● Exercise
Nothing is to be left out: repeat every entry exactly as given.

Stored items

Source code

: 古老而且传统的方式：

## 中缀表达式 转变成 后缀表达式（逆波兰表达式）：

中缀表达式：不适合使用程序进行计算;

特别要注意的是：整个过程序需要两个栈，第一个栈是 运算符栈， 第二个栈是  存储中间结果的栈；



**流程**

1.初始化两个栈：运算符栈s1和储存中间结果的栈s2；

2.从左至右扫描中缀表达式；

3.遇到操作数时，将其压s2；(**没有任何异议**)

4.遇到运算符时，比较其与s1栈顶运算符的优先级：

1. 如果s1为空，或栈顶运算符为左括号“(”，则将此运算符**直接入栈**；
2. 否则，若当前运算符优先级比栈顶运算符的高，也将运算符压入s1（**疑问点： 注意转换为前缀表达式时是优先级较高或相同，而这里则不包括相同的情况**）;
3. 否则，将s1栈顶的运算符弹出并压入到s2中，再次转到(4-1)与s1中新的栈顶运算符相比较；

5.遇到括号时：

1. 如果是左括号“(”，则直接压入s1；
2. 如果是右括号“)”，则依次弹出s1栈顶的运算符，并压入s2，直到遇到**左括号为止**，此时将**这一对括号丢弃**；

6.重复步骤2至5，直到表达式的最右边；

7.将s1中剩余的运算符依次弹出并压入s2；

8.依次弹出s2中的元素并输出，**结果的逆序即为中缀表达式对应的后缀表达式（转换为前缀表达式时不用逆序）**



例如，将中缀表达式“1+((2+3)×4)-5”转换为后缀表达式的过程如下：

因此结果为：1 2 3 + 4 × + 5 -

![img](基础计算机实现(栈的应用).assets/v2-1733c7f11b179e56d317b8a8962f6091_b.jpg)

● Solution to this task
Source code

: 古老而且传统的方式：

## 中缀表达式 转变成 后缀表达式（逆波兰表达式）：

中缀表达式：不适合使用程序进行计算;

特别要注意的是：整个过程序需要两个栈，第一个栈是 运算符栈， 第二个栈是  存储中间结果的栈；



**流程**

1.初始化两个栈：运算符栈s1和储存中间结果的栈s2；

2.从左至右扫描中缀表达式；

3.遇到操作数时，将其压s2；(**没有任何异议**)

4.遇到运算符时，比较其与s1栈顶运算符的优先级：

1. 如果s1为空，或栈顶运算符为左括号“(”，则将此运算符**直接入栈**；
2. 否则，若当前运算符优先级比栈顶运算符的高，也将运算符压入s1（**疑问点： 注意转换为前缀表达式时是优先级较高或相同，而这里则不包括相同的情况**）;
3. 否则，将s1栈顶的运算符弹出并压入到s2中，再次转到(4-1)与s1中新的栈顶运算符相比较；

5.遇到括号时：

1. 如果是左括号“(”，则直接压入s1；
2. 如果是右括号“)”，则依次弹出s1栈顶的运算符，并压入s2，直到遇到**左括号为止**，此时将**这一对括号丢弃**；

6.重复步骤2至5，直到表达式的最右边；

7.将s1中剩余的运算符依次弹出并压入s2；

8.依次弹出s2中的元素并输出，**结果的逆序即为中缀表达式对应的后缀表达式（转换为前缀表达式时不用逆序）**



例如，将中缀表达式“1+((2+3)×4)-5”转换为后缀表达式的过程如下：

因此结果为：1 2 3 + 4 × + 5 -

![img](基础计算机实现(栈的应用).assets/v2-1733c7f11b179e56d317b8a8962f6091_b.jpg)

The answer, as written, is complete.